If you’re engaged in email marketing, you already know: your company’s email marketing list is an important business asset.
A good subscriber list takes time to build. But the work doesn’t just stop there – if you go to the effort to build a subscriber list, you should also be taking the time to maintain it.
You should already have a mechanism to weed out hard-bouncing email addresses – this helps you stay on the good side of spam filters, and (as your list grows) lessens your server load. But equally as important is making sure you’re keeping the subscribers who are interested, and getting rid of those who will likely never convert. You can do this by sending out a reconfirmation email.
What is a reconfirmation email?
It’s a simple email that asks you to reconfirm that you want to keep receiving emails. As Derek Harding explains, there are two types of reconfirmation emails: opt-in (which requires subscribers to take a specific action to stay subscribed) and opt-out (which asks the subscriber to take specific action in order to unsubscribe). Naturally, opt-out is the most attractive to marketers, as it loses fewer subscribers.
My reason for writing this post was a reconfirmation email I recently received from Panic, a company that makes great software for the Mac.
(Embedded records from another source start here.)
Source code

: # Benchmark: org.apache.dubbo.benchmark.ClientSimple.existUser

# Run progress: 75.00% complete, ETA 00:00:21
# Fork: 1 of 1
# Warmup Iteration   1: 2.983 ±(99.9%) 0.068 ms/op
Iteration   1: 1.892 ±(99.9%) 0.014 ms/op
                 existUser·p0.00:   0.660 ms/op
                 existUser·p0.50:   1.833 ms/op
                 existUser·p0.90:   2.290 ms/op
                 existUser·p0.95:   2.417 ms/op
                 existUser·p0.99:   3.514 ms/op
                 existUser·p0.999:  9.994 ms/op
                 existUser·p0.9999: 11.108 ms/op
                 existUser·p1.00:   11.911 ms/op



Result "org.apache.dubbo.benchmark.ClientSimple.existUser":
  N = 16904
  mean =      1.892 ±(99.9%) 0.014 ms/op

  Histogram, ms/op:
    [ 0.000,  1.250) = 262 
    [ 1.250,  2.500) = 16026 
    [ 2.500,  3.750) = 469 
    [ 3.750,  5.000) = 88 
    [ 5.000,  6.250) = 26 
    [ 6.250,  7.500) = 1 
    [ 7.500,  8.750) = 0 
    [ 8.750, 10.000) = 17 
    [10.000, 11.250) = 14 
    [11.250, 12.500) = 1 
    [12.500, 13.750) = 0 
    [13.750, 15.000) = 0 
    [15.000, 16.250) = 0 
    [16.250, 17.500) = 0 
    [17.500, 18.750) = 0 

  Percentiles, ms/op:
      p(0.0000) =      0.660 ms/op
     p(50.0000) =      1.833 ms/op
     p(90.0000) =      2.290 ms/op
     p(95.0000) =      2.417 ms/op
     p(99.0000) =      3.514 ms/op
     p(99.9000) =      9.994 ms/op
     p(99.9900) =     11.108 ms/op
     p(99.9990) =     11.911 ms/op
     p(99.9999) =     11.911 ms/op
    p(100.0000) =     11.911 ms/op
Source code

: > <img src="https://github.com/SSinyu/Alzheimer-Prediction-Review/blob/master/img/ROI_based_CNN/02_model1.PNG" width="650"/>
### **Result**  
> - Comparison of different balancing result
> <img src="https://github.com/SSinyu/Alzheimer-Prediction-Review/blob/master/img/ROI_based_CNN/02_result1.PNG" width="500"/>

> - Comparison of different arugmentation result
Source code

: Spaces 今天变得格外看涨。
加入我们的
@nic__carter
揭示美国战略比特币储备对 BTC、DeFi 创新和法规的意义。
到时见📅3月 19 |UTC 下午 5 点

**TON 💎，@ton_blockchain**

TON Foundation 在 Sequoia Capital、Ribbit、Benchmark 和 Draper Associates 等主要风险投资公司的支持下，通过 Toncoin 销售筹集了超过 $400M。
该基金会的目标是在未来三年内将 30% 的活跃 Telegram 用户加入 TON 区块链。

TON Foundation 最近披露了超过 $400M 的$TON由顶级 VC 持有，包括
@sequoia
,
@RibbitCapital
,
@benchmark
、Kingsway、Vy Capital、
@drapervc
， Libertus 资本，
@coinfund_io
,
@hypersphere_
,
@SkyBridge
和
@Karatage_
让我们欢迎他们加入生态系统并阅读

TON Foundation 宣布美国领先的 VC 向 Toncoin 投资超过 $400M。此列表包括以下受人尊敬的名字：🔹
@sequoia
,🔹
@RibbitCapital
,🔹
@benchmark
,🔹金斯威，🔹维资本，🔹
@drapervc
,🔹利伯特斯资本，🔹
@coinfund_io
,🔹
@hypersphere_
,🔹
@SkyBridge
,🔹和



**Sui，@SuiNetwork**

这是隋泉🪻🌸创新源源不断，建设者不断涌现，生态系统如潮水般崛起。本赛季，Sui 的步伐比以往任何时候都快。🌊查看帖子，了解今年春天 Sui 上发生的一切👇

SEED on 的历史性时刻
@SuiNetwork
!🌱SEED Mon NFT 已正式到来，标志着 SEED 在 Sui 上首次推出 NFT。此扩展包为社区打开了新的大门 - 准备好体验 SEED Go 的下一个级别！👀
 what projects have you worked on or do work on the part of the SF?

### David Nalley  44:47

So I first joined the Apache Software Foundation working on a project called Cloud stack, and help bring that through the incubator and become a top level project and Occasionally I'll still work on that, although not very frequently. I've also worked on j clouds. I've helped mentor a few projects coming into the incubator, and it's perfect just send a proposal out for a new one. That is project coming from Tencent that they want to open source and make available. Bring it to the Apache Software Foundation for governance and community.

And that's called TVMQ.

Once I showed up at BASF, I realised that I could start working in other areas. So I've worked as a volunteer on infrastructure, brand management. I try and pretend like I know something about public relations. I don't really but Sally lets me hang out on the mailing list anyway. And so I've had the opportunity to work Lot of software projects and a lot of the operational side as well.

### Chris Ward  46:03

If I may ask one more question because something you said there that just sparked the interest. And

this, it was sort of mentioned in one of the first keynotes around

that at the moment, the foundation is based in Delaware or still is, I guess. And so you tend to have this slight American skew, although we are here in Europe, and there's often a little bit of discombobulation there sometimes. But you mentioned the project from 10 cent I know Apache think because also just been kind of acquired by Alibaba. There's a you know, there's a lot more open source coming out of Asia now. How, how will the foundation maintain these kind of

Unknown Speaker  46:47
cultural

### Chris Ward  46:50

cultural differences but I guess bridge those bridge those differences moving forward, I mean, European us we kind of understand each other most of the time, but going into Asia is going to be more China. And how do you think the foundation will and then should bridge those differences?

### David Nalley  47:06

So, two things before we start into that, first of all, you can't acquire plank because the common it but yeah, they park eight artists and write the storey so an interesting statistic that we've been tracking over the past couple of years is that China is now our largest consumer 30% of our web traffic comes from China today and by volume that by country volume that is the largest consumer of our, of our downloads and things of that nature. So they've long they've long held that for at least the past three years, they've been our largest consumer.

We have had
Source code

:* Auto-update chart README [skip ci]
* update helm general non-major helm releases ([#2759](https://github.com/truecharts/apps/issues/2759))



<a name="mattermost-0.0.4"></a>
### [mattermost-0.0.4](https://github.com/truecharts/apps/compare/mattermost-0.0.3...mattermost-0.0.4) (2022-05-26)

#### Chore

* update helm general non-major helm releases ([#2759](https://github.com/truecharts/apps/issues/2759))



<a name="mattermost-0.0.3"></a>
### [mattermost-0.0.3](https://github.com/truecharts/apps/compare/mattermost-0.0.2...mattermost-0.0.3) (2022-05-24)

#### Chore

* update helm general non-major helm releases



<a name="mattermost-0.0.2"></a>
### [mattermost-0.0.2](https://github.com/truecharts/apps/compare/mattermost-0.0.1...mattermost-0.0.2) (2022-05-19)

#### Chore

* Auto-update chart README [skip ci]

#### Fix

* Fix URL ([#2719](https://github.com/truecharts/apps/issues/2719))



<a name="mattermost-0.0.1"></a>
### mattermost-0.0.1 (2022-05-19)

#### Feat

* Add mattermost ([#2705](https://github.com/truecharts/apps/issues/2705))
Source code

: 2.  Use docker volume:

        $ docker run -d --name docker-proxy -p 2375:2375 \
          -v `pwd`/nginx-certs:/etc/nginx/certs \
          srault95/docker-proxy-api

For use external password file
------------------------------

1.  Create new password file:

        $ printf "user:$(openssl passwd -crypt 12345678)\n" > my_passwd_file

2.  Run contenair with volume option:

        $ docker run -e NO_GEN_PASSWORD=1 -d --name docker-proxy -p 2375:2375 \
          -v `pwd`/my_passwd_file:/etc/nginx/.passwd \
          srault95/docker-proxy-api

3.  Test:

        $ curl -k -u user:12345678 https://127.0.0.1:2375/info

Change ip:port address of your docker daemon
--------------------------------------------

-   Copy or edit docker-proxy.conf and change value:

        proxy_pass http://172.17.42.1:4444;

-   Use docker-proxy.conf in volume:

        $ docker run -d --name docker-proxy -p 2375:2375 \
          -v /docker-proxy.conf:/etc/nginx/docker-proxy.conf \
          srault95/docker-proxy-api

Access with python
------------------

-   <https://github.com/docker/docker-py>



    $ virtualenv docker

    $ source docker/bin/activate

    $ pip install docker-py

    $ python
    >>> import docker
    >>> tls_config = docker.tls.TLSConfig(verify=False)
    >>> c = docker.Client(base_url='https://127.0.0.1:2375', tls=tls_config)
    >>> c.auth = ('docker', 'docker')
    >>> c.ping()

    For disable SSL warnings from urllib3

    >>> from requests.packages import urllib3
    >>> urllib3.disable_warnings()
Here’s a screenshot (click to view the full-sized image):
This is a reconfirmation email done right. It’s simple and to the point, reminding me that they’re there and offering me the opportunity to opt-out, should I desire.
What does it really accomplish?
For Panic, it lets them re-focus their list on the subscribers who are likely to convert to sales. By cleaning their list, they can better segment it and make messages more relevant to subscribers…and as Douglas Karr points out, “smaller email lists and targeted content always outperform mass media.” They can expect to see their email marketing success metrics improve, just by eliminating the people who aren’t interested and focusing on those who are.
(If nothing else, it also gives them some subscriber face-time to build their brand.)
For me (the subscriber), it reminds me that they’re there (& that I haven’t visited their awesome blog lately)…and it builds trust. The simple act of them sending this email assures me that they’re not the type of company that will spam me. That’s huge. It’s good customer service, internet marketing-style, and makes me want to stay on the list because I know my time won’t be wasted.
By occasionally pruning your list, you can focus your list on quality over quantity, and get a much more accurate representation of how successful your marketing efforts are. Depending on your email marketing software, you can even target the email to those who haven’t opened the last X emails you’ve sent. I’d recommend only sending it out once a year (twice at most) – but if you’re not doing occasional list maintenance like this, you should definitely consider it.
It’s the new year, after all – a great time to do some cleaning.